Personal information
- Full name: Mohammad Ali Sawal
- Born: 24 October 1979 (age 46) Multan, Punjab, Pakistan
- Batting: Right-handed
- Bowling: Right-arm fast-medium

Domestic team information
- 2000: Oxford University
- 2001/02: Sargodha

Career statistics
| Competition | First-class | List A |
| Matches | 4 | 5 |
| Runs scored | 23 | 137 |
| Batting average | 4.60 | 27.40 |
| 100s/50s | 0/0 | 0/1 |
| Top score | 14 | 56 |
| Balls bowled | 365 | 130 |
| Wickets | 2 | 3 |
| Bowling average | 116.50 | 35.33 |
| 5 wickets in innings | 0 | 0 |
| 10 wickets in match | 0 | 0 |
| Best bowling | 2/96 | 2/16 |
| Catches/stumpings | 2/– | 1/– |
- Source: Cricinfo, 17 July 2020

= Ali Sawal =

Pakistani cricketer

Mohammad Ali Sawal (born 24 October 1979) is a Pakistani cricket commentator and former cricketer.

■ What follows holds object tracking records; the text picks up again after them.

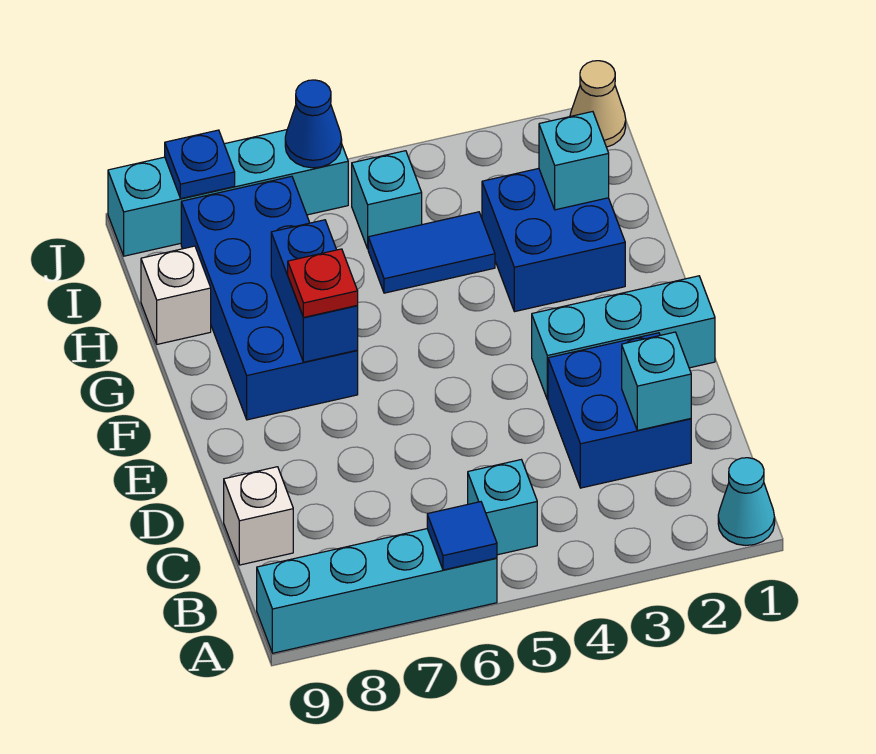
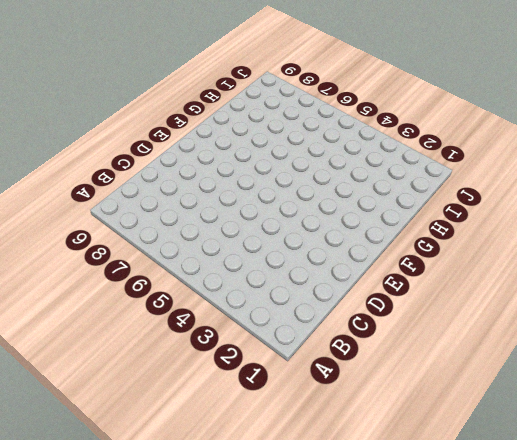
none -> cyan 1x1 cone [718,458,775,545]
none -> cyan 1x4 brick [257,529,497,653]
none -> cyan 1x1 brick [468,460,537,555]

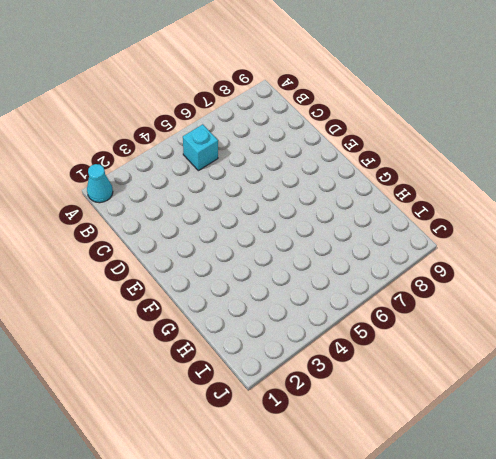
none -> cyan 1x4 brick [257,529,497,653]
none -> blue 2x2 brick [548,333,691,488]
none -> white 1x1 brick [224,467,293,565]

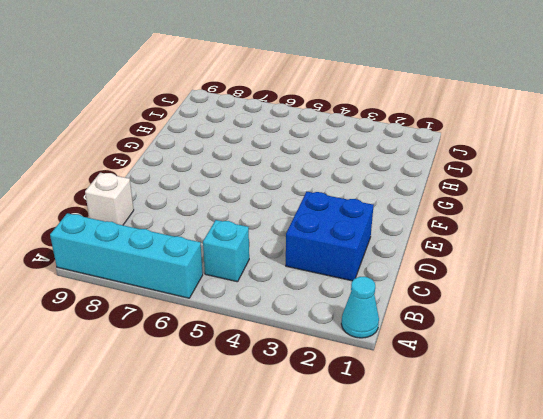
none -> cyan 1x3 brick [532,276,715,400]
none -> blue 2x4 brick [181,176,358,420]
none -> blue 2x2 brick [482,168,625,312]

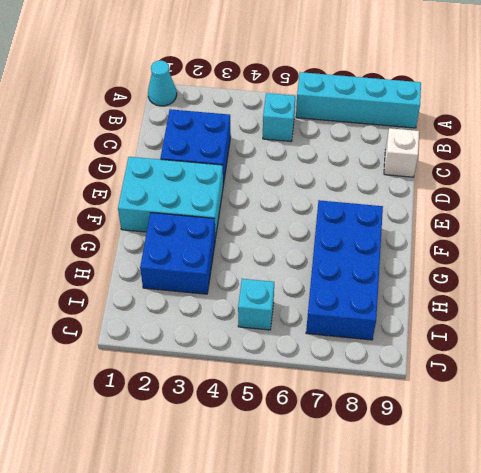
cyan 2x3 brick [118,157,223,238] -> cyan 1x3 brick [532,276,715,400]
none -> blue 1x2 tile [368,212,495,293]
none -> white 1x1 brick [141,246,211,344]
none -> tan 1x1 cone [570,61,626,147]

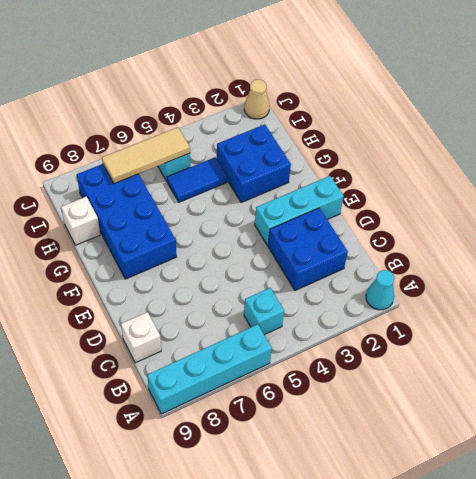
tan 1x3 tile [102,127,190,184] -> none
none -> cyan 1x4 brick [108,130,348,256]
none -> blue 1x1 tile [427,502,497,570]
none -> cyan 1x1 brick [622,332,691,430]

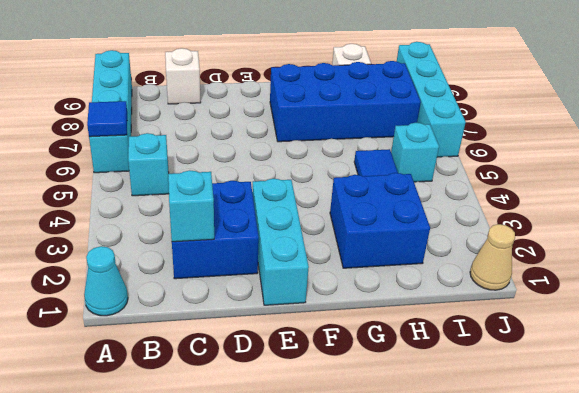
none -> blue 1x2 brick [271,220,358,362]
none -> cyan 1x1 brick [539,112,609,210]
none -> blue 1x1 cone [285,80,342,168]

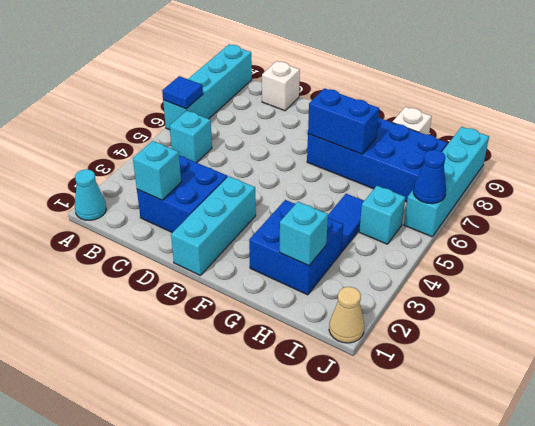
none -> blue 1x1 plate [165,130,235,198]
none -> red 1x1 plate [288,249,358,317]

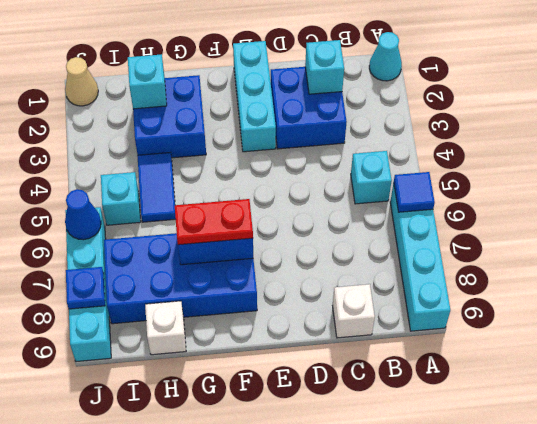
red 1x2 plate [175,199,253,245] -> red 1x1 plate [288,249,358,317]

Sawal was born at Multan and later studied for his degree in England at Oxford Brookes University. While studying at Oxford Brookes, he made a single appearance in first-class cricket for an Oxford Universities team (a forerunner of Oxford UCCE which was founded in 2001) against Glamorgan at Oxford in 2000, taking the wickets of Alun Evans and Matthew Maynard in the match. After returning to Pakistan following the completion of his studies, Sawal played first-class cricket for Sargodha in the 2001/02 Quaid-e-Azam Trophy, making three appearances. He scored 21 runs in his three first-class matches for Sargodha. He also made five appearances for Sargodha in List A one-day cricket in the 2001/02 National One Day Championship. Sawal scored 137 runs in his five one-day matches, at an average of 27.40 and a high score of 56. With his right-arm fast-medium bowling, he took 3 wickets with best figures of 2 for 16.

Sawal later became a cricket commentator for PTV Sports, regularly appearing alongside former international cricketer Aamer Sohail.